[Saved entries]
+++

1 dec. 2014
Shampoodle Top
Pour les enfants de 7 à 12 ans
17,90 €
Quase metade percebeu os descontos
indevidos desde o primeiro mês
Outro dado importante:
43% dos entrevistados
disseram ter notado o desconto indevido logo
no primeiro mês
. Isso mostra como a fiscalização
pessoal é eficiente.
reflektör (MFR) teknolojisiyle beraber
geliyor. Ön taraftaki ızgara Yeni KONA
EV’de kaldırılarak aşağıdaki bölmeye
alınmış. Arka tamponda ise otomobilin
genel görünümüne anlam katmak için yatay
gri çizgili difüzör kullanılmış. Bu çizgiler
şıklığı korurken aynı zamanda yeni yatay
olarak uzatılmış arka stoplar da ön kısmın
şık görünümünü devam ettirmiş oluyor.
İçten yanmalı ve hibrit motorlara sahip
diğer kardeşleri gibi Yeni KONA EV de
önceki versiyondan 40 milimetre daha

+++

## Problem description
Check each line above for the word "yatay", and copy the lines where it appears.

## Task answer
genel görünümüne anlam katmak için yatay
şıklığı korurken aynı zamanda yeni yatay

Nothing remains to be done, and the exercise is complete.